Lorsque Bachir retrouve enfin son frère Mohand Séghir, il lui rappelle qu’il est déjà fiancé avec Houria, l’une de ses cousines, qui l’attend au pays pour vivre avec lui. Repartir en Algérie ? « Il n’en est pas question », rétorque Mohand Séghir à son aîné. Revivre dans cette misère qu’il a fuie ? Jamais. Les fiançailles avec la cousine promise ? Il signe à son frère une procuration pour annuler cette union qu’il n’a jamais souhaitée. Bachir Mada rentre définitivement dans son village à la fin des années 1930. Son frère Mohand Séghir n’y remettra plus jamais les pieds.

Des deux fils et deux filles de Mohand (dont Réjane, la grand-mère de Jordan Bardella), seul Roland René, le grand-oncle de Jordan Bardella, a repris contact avec sa famille algérienne à Guendouz. À partir du milieu des années 1990, Roland René y a séjourné à quatre ou cinq reprises. Sa fille Véronique a même épousé Ahcène Mada, un cousin éloigné vivant en France. À en croire Moussa Mada, le fils de Bachir Mada et neveu de Mohand Séghir, Roland René a raconté que l’arrière-grand-père de Jordan Bardella n’a jamais demandé la nationalité française. Décédé en 1974, Mohand Séghir Mada est enterré dans un cimetière de Montreuil, en Seine-Saint-Denis. Sa tombe est régulièrement fleurie par ses descendants. Son épouse, Denise Annette, dont le nom et la photo figurent sur la même pierre tombale que son mari, est morte en 1979 et reposerait dans un cimetière de Versailles.

La tombe de Mohand et Denise Mada, arrière-grands-parents de Jordan Bardella, au cimetière de Montreuil.
La tombe de Mohand et Denise Mada, arrière-grands-parents de Jordan Bardella, au cimetière de Montreuil.
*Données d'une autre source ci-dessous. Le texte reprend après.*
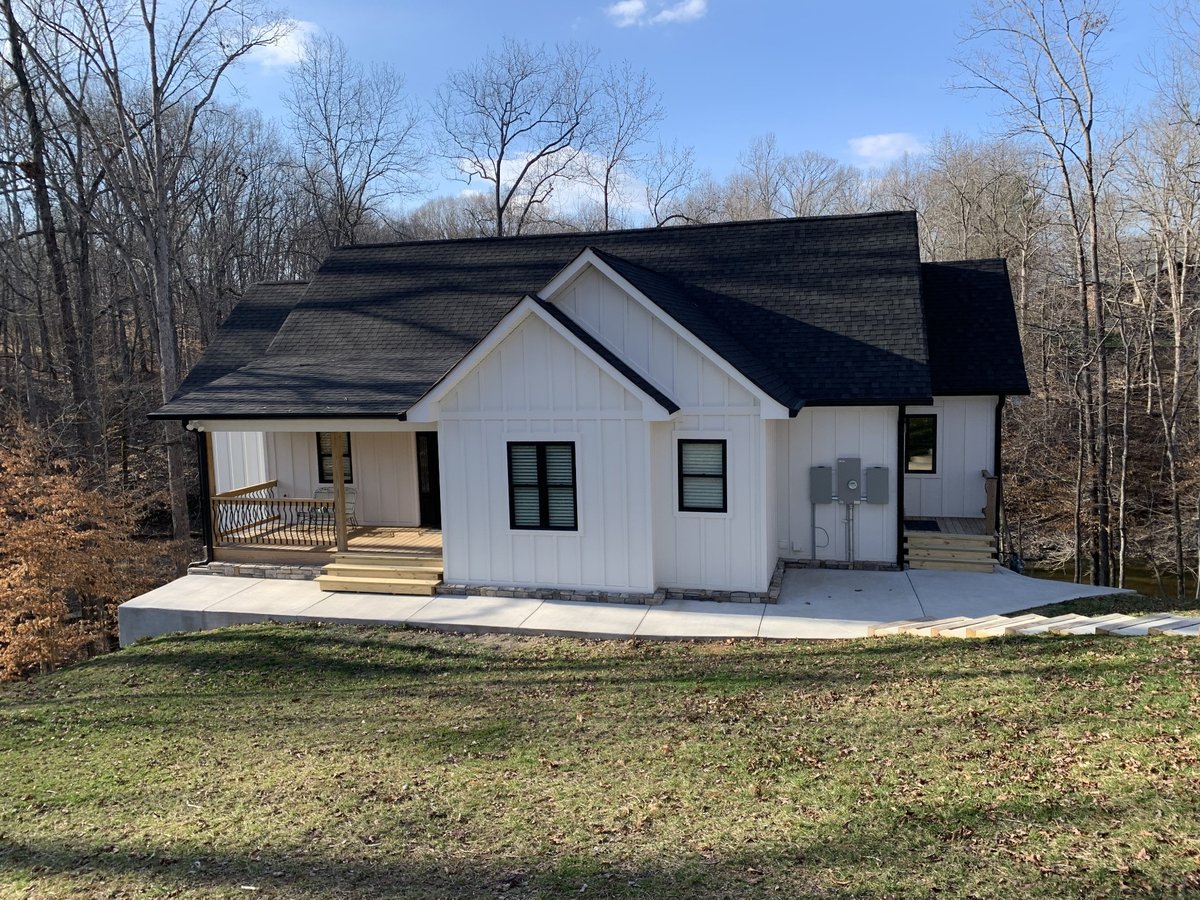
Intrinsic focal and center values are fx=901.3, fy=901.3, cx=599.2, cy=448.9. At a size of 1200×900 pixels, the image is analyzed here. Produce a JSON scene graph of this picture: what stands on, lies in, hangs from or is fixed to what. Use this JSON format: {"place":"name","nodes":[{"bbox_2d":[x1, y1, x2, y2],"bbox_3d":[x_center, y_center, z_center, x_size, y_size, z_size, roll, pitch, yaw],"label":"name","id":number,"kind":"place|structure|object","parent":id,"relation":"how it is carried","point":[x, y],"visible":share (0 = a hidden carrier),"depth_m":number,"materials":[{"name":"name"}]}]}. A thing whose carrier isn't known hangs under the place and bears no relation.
{"place":"outdoors","nodes":[
{"label":"outdoors","id":0,"kind":"place"},
{"bbox_2d":[244,18,318,68],"label":"cloud","id":1,"kind":"structure","parent":0,"point":[294,49],"materials":[{"name":"white"}]},
{"bbox_2d":[465,149,648,219],"label":"cloud","id":2,"kind":"structure","parent":0,"point":[520,170],"materials":[{"name":"white"}]},
{"bbox_2d":[154,208,1032,602],"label":"house","id":3,"kind":"structure","parent":0,"point":[450,505],"depth_m":14.49,"materials":[{"name":"paint"}]},
{"bbox_2d":[186,422,212,568],"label":"downspout","id":4,"kind":"object","parent":3,"relation":"attached to","point":[200,470],"visible":0.69,"depth_m":15.96,"materials":[{"name":"black metal"}]},
{"bbox_2d":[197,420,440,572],"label":"porch","id":5,"kind":"object","parent":3,"relation":"attached to","point":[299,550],"visible":0.47,"depth_m":16.35,"materials":[{"name":"brown wood"}]},
{"bbox_2d":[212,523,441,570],"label":"porch deck","id":6,"kind":"structure","parent":3,"relation":"attached to","point":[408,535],"depth_m":16.39,"materials":[{"name":"brown wood"}]},
{"bbox_2d":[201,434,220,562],"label":"porch post","id":7,"kind":"object","parent":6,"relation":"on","point":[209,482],"visible":0.61,"depth_m":15.94,"materials":[{"name":"brown wood"}]},
{"bbox_2d":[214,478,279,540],"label":"porch railing","id":8,"kind":"object","parent":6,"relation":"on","point":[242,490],"visible":0.54,"depth_m":17.44,"materials":[{"name":"brown wood"}]},
{"bbox_2d":[214,487,338,549],"bbox_3d":[-5.831,1.246,16.418,2.579,0.983,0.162,0,6,15],"label":"porch railing","id":9,"kind":"object","parent":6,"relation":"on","point":[254,500],"visible":0.7,"depth_m":16.39,"materials":[{"name":"brown wood"}]},
{"bbox_2d":[298,490,335,525],"bbox_3d":[-5.568,1.246,17.627,0.561,0.906,0.595,0,6,15],"label":"patio chair","id":10,"kind":"object","parent":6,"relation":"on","point":[331,507],"visible":0.59,"depth_m":17.68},
{"bbox_2d":[319,488,355,530],"bbox_3d":[-5.192,1.217,17.646,0.659,0.936,0.629,0,6,15],"label":"patio chair","id":11,"kind":"object","parent":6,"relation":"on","point":[351,507],"visible":0.51,"depth_m":17.70,"materials":[{"name":"metal"}]},
{"bbox_2d":[330,431,346,550],"bbox_3d":[-4.542,0.637,15.728,0.161,2.264,0.167,0,6,15],"label":"porch post","id":12,"kind":"object","parent":6,"relation":"on","point":[341,535],"visible":0.7,"depth_m":15.69,"materials":[{"name":"brown wood"}]},
{"bbox_2d":[315,432,353,485],"bbox_3d":[-5.142,0.111,17.721,0.875,1.334,0.157,0,6,15],"label":"window","id":13,"kind":"structure","parent":3,"relation":"in","point":[344,455],"depth_m":17.76,"materials":[{"name":"glass"}]},
{"bbox_2d":[415,431,440,528],"bbox_3d":[-3.001,0.664,17.459,1.097,2.090,0.180,0,6,15],"label":"front door","id":14,"kind":"structure","parent":3,"relation":"in","point":[438,487],"depth_m":17.46,"materials":[{"name":"black"}]},
{"bbox_2d":[507,440,577,531],"bbox_3d":[-0.782,0.484,12.959,1.098,1.496,0.160,0,6,15],"label":"window","id":15,"kind":"structure","parent":3,"relation":"in","point":[520,528],"depth_m":12.97,"materials":[{"name":"black glass"}]},
{"bbox_2d":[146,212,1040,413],"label":"roof","id":16,"kind":"structure","parent":3,"relation":"on","point":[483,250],"depth_m":16.33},
{"bbox_2d":[676,437,727,513],"bbox_3d":[1.496,0.345,12.891,0.766,1.273,0.159,0,6,15],"label":"window","id":17,"kind":"structure","parent":3,"relation":"in","point":[704,475],"depth_m":12.92,"materials":[{"name":"black glass"}]},
{"bbox_2d":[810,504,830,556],"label":"conduit pipe","id":18,"kind":"object","parent":3,"relation":"attached to","point":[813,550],"visible":0.99,"depth_m":15.15,"materials":[{"name":"grey metal"}]},
{"bbox_2d":[809,465,833,504],"bbox_3d":[3.701,0.600,15.083,0.423,0.680,0.189,0,6,15],"label":"electrical box","id":19,"kind":"object","parent":3,"relation":"attached to","point":[826,495],"visible":0.98,"depth_m":15.01,"materials":[{"name":"grey metal"}]},
{"bbox_2d":[836,457,860,501],"bbox_3d":[4.065,0.494,14.721,0.402,0.750,0.203,0,6,15],"label":"electric meter","id":20,"kind":"object","parent":3,"relation":"attached to","point":[853,485],"visible":0.99,"depth_m":14.66,"materials":[{"name":"grey metal"}]},
{"bbox_2d":[843,500,854,562],"bbox_3d":[4.214,1.410,15.223,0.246,1.252,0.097,0,6,15],"label":"conduit pipe","id":21,"kind":"object","parent":3,"relation":"attached to","point":[848,510],"visible":0.97,"depth_m":15.20,"materials":[{"name":"grey metal"}]},
{"bbox_2d":[865,467,890,504],"bbox_3d":[4.549,0.611,14.744,0.419,0.659,0.191,0,6,15],"label":"electrical box","id":22,"kind":"object","parent":3,"relation":"attached to","point":[873,472],"visible":0.98,"depth_m":14.65,"materials":[{"name":"grey metal"}]},
{"bbox_2d":[897,402,905,567],"bbox_3d":[4.846,0.499,14.601,0.147,2.884,0.510,0,6,15],"label":"downspout","id":23,"kind":"object","parent":3,"relation":"attached to","point":[898,492],"visible":0.83,"depth_m":14.57,"materials":[{"name":"black metal"}]},
{"bbox_2d":[905,413,937,473],"bbox_3d":[5.567,-0.114,16.004,0.773,1.215,0.155,0,6,15],"label":"window","id":24,"kind":"structure","parent":3,"relation":"in","point":[927,422],"depth_m":15.95,"materials":[{"name":"glass"}]},
{"bbox_2d":[992,395,1005,562],"bbox_3d":[6.927,0.440,15.700,0.177,3.147,0.417,0,6,15],"label":"downspout","id":25,"kind":"object","parent":3,"relation":"attached to","point":[1000,427],"visible":0.61,"depth_m":15.68,"materials":[{"name":"black metal"}]},
{"bbox_2d":[0,618,1199,899],"label":"lawn","id":26,"kind":"structure","parent":0,"point":[860,656],"materials":[{"name":"green plant"}]},
{"bbox_2d":[867,611,1199,638],"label":"wooden steps","id":27,"kind":"structure","parent":26,"relation":"on","point":[1094,626],"depth_m":10.35,"materials":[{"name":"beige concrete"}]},
{"bbox_2d":[6,0,1199,226],"label":"sky","id":28,"kind":"structure","parent":0,"point":[719,165],"materials":[{"name":"blue"}]},
{"bbox_2d":[118,560,1137,657],"label":"concrete patio","id":29,"kind":"structure","parent":0,"point":[237,611],"materials":[{"name":"grey concrete"}]},
{"bbox_2d":[318,548,443,595],"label":"wooden steps","id":30,"kind":"structure","parent":29,"relation":"on","point":[351,578],"depth_m":14.08,"materials":[{"name":"brown wood"}]},
{"bbox_2d":[905,525,996,573],"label":"wooden steps","id":31,"kind":"structure","parent":29,"relation":"on","point":[970,543],"depth_m":14.91,"materials":[{"name":"brown wood"}]},
{"bbox_2d":[904,519,940,531],"bbox_3d":[5.521,1.327,15.645,0.603,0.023,0.790,0,6,15],"label":"doormat","id":32,"kind":"object","parent":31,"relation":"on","point":[918,528],"visible":0.82,"depth_m":15.57,"materials":[{"name":"black"}]},
{"bbox_2d":[982,471,999,534],"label":"wooden post","id":33,"kind":"object","parent":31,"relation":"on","point":[990,497],"visible":0.75,"depth_m":15.37,"materials":[{"name":"brown wood"}]},
{"bbox_2d":[606,1,707,27],"label":"cloud","id":34,"kind":"structure","parent":0,"point":[624,6],"materials":[{"name":"white"}]},
{"bbox_2d":[849,132,923,162],"label":"cloud","id":35,"kind":"structure","parent":0,"point":[883,139],"materials":[{"name":"white"}]},
{"bbox_2d":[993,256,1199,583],"label":"wooded hillside","id":36,"kind":"structure","parent":0,"point":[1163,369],"materials":[{"name":"brown plant"}]},
{"bbox_2d":[1129,55,1199,590],"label":"bare tree","id":37,"kind":"object","parent":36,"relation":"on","point":[1183,273],"visible":0.99,"depth_m":24.59,"materials":[{"name":"brown plant"}]},
{"bbox_2d":[1016,552,1199,598],"label":"pond","id":38,"kind":"structure","parent":0,"point":[1151,578],"materials":[{"name":"liquid"}]},
{"label":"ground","id":39,"kind":"structure","parent":0},
{"bbox_2d":[0,0,105,465],"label":"tree","id":40,"kind":"object","parent":39,"relation":"on","point":[21,81],"visible":0.88,"depth_m":22.68,"materials":[{"name":"brown plant"}]},
{"bbox_2d":[0,419,171,676],"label":"autumn shrub","id":41,"kind":"object","parent":39,"relation":"on","point":[31,525],"visible":0.97,"depth_m":15.71,"materials":[{"name":"plant"}]},
{"bbox_2d":[31,0,285,542],"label":"bare tree","id":42,"kind":"object","parent":39,"relation":"on","point":[165,281],"visible":0.96,"depth_m":23.00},
{"bbox_2d":[281,31,428,249],"bbox_3d":[-10.033,-7.623,36.711,6.645,17.855,6.705,2,7,31],"label":"bare tree","id":43,"kind":"object","parent":39,"relation":"on","point":[331,144],"visible":0.88,"depth_m":35.58,"materials":[{"name":"plant"}]},
{"bbox_2d":[435,36,602,237],"bbox_3d":[-3.411,-8.682,39.086,7.746,17.713,7.726,4,8,42],"label":"bare tree","id":44,"kind":"object","parent":39,"relation":"on","point":[498,180],"visible":0.93,"depth_m":37.89,"materials":[{"name":"plant"}]},
{"bbox_2d":[593,62,666,230],"label":"bare tree","id":45,"kind":"object","parent":39,"relation":"on","point":[607,172],"visible":0.78,"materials":[{"name":"plant"}]},
{"bbox_2d":[640,143,700,226],"label":"bare tree","id":46,"kind":"object","parent":39,"relation":"on","point":[654,210],"visible":0.73,"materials":[{"name":"plant"}]},
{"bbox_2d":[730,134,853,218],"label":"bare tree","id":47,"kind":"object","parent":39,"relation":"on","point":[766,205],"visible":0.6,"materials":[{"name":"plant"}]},
{"bbox_2d":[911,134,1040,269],"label":"bare tree","id":48,"kind":"object","parent":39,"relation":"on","point":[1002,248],"visible":0.7,"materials":[{"name":"plant"}]},
{"bbox_2d":[952,0,1116,584],"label":"bare tree","id":49,"kind":"object","parent":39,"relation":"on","point":[1094,215],"visible":0.99,"depth_m":21.52,"materials":[{"name":"brown plant"}]}
]}

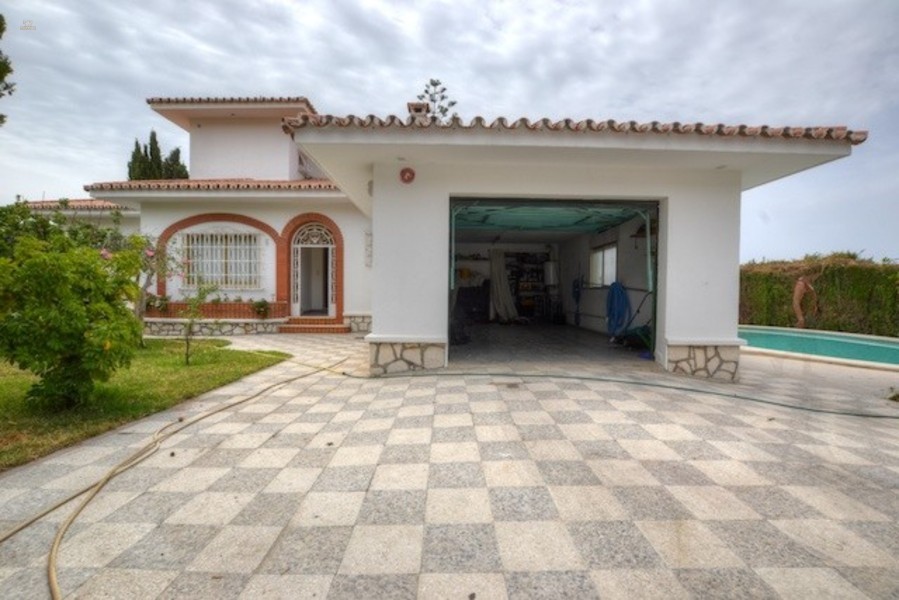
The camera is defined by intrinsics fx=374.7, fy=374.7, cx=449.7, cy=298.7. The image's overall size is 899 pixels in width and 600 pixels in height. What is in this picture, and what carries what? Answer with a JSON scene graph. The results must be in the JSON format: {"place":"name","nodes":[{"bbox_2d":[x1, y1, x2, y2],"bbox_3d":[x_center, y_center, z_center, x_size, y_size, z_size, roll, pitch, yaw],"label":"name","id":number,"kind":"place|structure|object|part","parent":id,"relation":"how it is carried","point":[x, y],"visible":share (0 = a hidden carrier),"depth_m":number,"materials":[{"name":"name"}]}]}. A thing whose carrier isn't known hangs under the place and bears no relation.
{"place":"outdoors","nodes":[
{"label":"outdoors","id":0,"kind":"place"},
{"bbox_2d":[0,15,15,124],"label":"tree","id":1,"kind":"object","parent":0,"point":[0,77],"visible":0.99,"depth_m":7.98,"materials":[{"name":"plant"}]},
{"bbox_2d":[0,337,285,470],"label":"lawn","id":2,"kind":"structure","parent":0,"point":[178,380],"materials":[{"name":"green plant"}]},
{"bbox_2d":[0,205,146,411],"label":"shrub","id":3,"kind":"object","parent":2,"relation":"on","point":[124,313],"visible":0.99,"depth_m":3.60,"materials":[{"name":"green plant"}]},
{"bbox_2d":[180,279,219,364],"bbox_3d":[-4.019,0.364,5.962,0.673,1.384,0.673,2,3,32],"label":"sapling","id":4,"kind":"object","parent":2,"relation":"on","point":[203,294],"visible":0.98,"depth_m":5.95,"materials":[{"name":"green plant"}]},
{"bbox_2d":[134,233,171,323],"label":"rose bush","id":5,"kind":"object","parent":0,"point":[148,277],"visible":0.57,"depth_m":7.72,"materials":[{"name":"plant"}]},
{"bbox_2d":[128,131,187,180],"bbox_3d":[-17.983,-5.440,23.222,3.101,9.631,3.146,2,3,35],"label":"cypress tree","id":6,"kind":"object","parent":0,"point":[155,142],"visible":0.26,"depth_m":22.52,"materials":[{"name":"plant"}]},
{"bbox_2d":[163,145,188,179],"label":"tree","id":7,"kind":"object","parent":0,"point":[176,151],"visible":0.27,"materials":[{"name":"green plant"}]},
{"bbox_2d":[415,77,457,120],"bbox_3d":[-0.655,-4.777,15.065,2.206,7.992,2.291,-1,3,-35],"label":"tree","id":8,"kind":"object","parent":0,"point":[426,91],"visible":0.28,"depth_m":14.79,"materials":[{"name":"plant"}]},
{"bbox_2d":[10,85,865,379],"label":"house","id":9,"kind":"structure","parent":0,"point":[683,331],"depth_m":7.10,"materials":[{"name":"white paint"}]},
{"bbox_2d":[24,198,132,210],"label":"tiled roof","id":10,"kind":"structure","parent":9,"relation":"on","point":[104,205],"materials":[{"name":"brown tile"}]},
{"bbox_2d":[145,294,170,314],"bbox_3d":[-7.753,0.129,9.939,0.618,0.500,0.580,0,2,-1],"label":"potted plant","id":11,"kind":"object","parent":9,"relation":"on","point":[159,306],"visible":0.85,"depth_m":9.87,"materials":[{"name":"plant"}]},
{"bbox_2d":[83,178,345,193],"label":"tiled roof","id":12,"kind":"structure","parent":9,"relation":"on","point":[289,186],"depth_m":10.03,"materials":[{"name":"tile"}]},
{"bbox_2d":[146,300,285,317],"bbox_3d":[-6.264,0.284,9.803,3.574,0.350,0.525,0,2,-1],"label":"planter","id":13,"kind":"object","parent":9,"relation":"attached to","point":[243,305],"visible":0.71,"depth_m":9.69,"materials":[{"name":"red brick"}]},
{"bbox_2d":[182,231,261,287],"bbox_3d":[-6.329,-1.194,10.407,2.216,1.803,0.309,0,2,-1],"label":"barred window","id":14,"kind":"structure","parent":9,"relation":"in","point":[238,238],"depth_m":10.41,"materials":[{"name":"white metal"}]},
{"bbox_2d":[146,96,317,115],"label":"tiled roof","id":15,"kind":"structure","parent":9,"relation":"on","point":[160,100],"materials":[{"name":"brown tile"}]},
{"bbox_2d":[252,298,270,318],"bbox_3d":[-5.036,0.242,9.981,0.562,0.500,0.546,0,2,-1],"label":"potted plant","id":16,"kind":"object","parent":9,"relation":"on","point":[261,305],"visible":0.96,"depth_m":9.90,"materials":[{"name":"green plant"}]},
{"bbox_2d":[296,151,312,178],"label":"window","id":17,"kind":"structure","parent":9,"relation":"in","point":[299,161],"depth_m":11.32,"materials":[{"name":"white"}]},
{"bbox_2d":[290,222,336,316],"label":"arched door","id":18,"kind":"structure","parent":9,"relation":"in","point":[299,245],"depth_m":10.77,"materials":[{"name":"white metal"}]},
{"bbox_2d":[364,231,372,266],"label":"wall plaque","id":19,"kind":"object","parent":9,"relation":"attached to","point":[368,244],"visible":0.89,"depth_m":9.73,"materials":[{"name":"white"}]},
{"bbox_2d":[399,167,415,183],"bbox_3d":[-0.609,-1.759,5.340,0.246,0.238,0.109,0,2,-1],"label":"alarm box","id":20,"kind":"object","parent":9,"relation":"attached to","point":[410,172],"visible":0.98,"depth_m":5.32,"materials":[{"name":"red"}]},
{"bbox_2d":[407,102,429,121],"bbox_3d":[-0.649,-3.486,7.693,0.439,0.999,0.477,0,2,-1],"label":"chimney","id":21,"kind":"object","parent":9,"relation":"on","point":[410,104],"visible":0.32,"depth_m":7.53,"materials":[{"name":"brick"}]},
{"bbox_2d":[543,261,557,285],"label":"water heater","id":22,"kind":"object","parent":9,"relation":"attached to","point":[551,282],"visible":0.9,"depth_m":12.61,"materials":[{"name":"white"}]},
{"bbox_2d":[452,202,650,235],"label":"garage door","id":23,"kind":"structure","parent":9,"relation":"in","point":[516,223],"depth_m":8.62,"materials":[{"name":"metal"}]},
{"bbox_2d":[446,196,661,366],"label":"garage doorway","id":24,"kind":"structure","parent":9,"relation":"in","point":[653,291],"depth_m":6.90,"materials":[{"name":"metal"}]},
{"bbox_2d":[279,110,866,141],"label":"tiled roof","id":25,"kind":"structure","parent":9,"relation":"on","point":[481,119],"depth_m":4.65,"materials":[{"name":"tile"}]},
{"bbox_2d":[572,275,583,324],"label":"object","id":26,"kind":"object","parent":9,"relation":"attached to","point":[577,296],"visible":0.95,"depth_m":11.44,"materials":[{"name":"blue plastic"}]},
{"bbox_2d":[589,243,617,287],"bbox_3d":[4.114,-0.871,9.980,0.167,1.196,1.487,0,2,-1],"label":"window","id":27,"kind":"structure","parent":9,"relation":"in","point":[602,254],"depth_m":10.00,"materials":[{"name":"white"}]},
{"bbox_2d":[606,281,630,337],"bbox_3d":[3.888,0.239,8.731,0.530,1.242,0.863,0,2,-1],"label":"blue hose","id":28,"kind":"object","parent":9,"relation":"hanging from","point":[620,289],"visible":0.93,"depth_m":8.62,"materials":[{"name":"blue plastic"}]},
{"label":"stone base","id":29,"kind":"part","parent":9,"relation":"part of","materials":[{"name":"stone"}]},
{"bbox_2d":[0,327,897,599],"label":"paved driveway","id":30,"kind":"structure","parent":0,"point":[722,488],"materials":[{"name":"tile"}]},
{"bbox_2d":[0,353,353,599],"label":"garden hose","id":31,"kind":"object","parent":30,"relation":"on","point":[155,436],"visible":1,"depth_m":2.37,"materials":[{"name":"beige rubber"}]},
{"bbox_2d":[142,317,286,335],"bbox_3d":[-6.331,0.496,9.492,4.246,0.676,0.829,0,2,-1],"label":"stone wall","id":32,"kind":"structure","parent":30,"relation":"on","point":[233,327],"depth_m":9.33,"materials":[{"name":"stone"}]},
{"bbox_2d":[278,316,349,333],"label":"brick step","id":33,"kind":"structure","parent":30,"relation":"on","point":[298,327],"depth_m":9.92,"materials":[{"name":"brick"}]},
{"bbox_2d":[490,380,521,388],"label":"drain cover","id":34,"kind":"object","parent":30,"relation":"in","point":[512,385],"visible":0.92,"depth_m":4.67,"materials":[{"name":"metal"}]},
{"bbox_2d":[288,350,897,419],"bbox_3d":[2.046,1.088,4.878,7.935,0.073,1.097,1,2,22],"label":"garden hose","id":35,"kind":"object","parent":30,"relation":"on","point":[845,413],"visible":0.99,"depth_m":4.50,"materials":[{"name":"green rubber"}]},
{"bbox_2d":[738,325,898,367],"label":"swimming pool","id":36,"kind":"structure","parent":30,"relation":"in","point":[864,345],"depth_m":7.62,"materials":[{"name":"teal liquid"}]},
{"bbox_2d":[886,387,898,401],"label":"weed","id":37,"kind":"object","parent":30,"relation":"on","point":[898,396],"visible":0.98,"depth_m":4.19,"materials":[{"name":"green plant"}]},
{"bbox_2d":[0,0,898,262],"label":"sky","id":38,"kind":"structure","parent":0,"point":[497,4],"materials":[{"name":"grey"}]},
{"bbox_2d":[488,249,518,321],"bbox_3d":[1.763,-0.415,12.476,1.012,2.363,0.548,0,2,-1],"label":"curtain","id":39,"kind":"object","parent":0,"point":[502,284],"visible":0.86,"depth_m":12.41,"materials":[{"name":"white fabric"}]},
{"bbox_2d":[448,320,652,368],"label":"garage floor","id":40,"kind":"structure","parent":0,"point":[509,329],"materials":[{"name":"grey concrete"}]},
{"bbox_2d":[506,252,547,318],"bbox_3d":[2.715,-0.445,13.093,1.647,2.416,0.677,0,2,-1],"label":"shelf","id":41,"kind":"object","parent":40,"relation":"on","point":[540,270],"visible":0.64,"depth_m":13.02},
{"bbox_2d":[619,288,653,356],"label":"lawn mower","id":42,"kind":"object","parent":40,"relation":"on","point":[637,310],"visible":0.78,"depth_m":7.24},
{"bbox_2d":[792,274,817,327],"bbox_3d":[9.114,0.175,9.649,0.555,1.586,0.534,0,2,-17],"label":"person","id":43,"kind":"object","parent":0,"point":[801,282],"visible":0.9,"depth_m":9.61},
{"bbox_2d":[740,253,898,335],"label":"hedge","id":44,"kind":"object","parent":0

Selon le journal Le Monde, Jordan Bardella s’est confié un jour sur ses origines lors d’un déplacement à Draguignan. « Effectivement, disait-il alors, Bardella, c’est d’origine italienne. Mais mes parents sont issus d’une génération qui, elle, s’est intégrée, qui s’est assimilée, qui a travaillé dur, qui aimait la France. Chez moi, on ne me laissait pas traîner toute la nuit dehors. » Mais pas un mot sur sa filiation algérienne. Sujet tabou ?

Note de Tlaxcala

*À lépoque de sa naissance dans l’Algérie française,  le douar Aït R’zine faisait partie de la commune mixte d’Akbou, département de Constantine. La famille appartenait à la tribu Aït R’zine, une des 5 fractions de la grande tribu kabyle des Aït Abbas/Beni Abbès.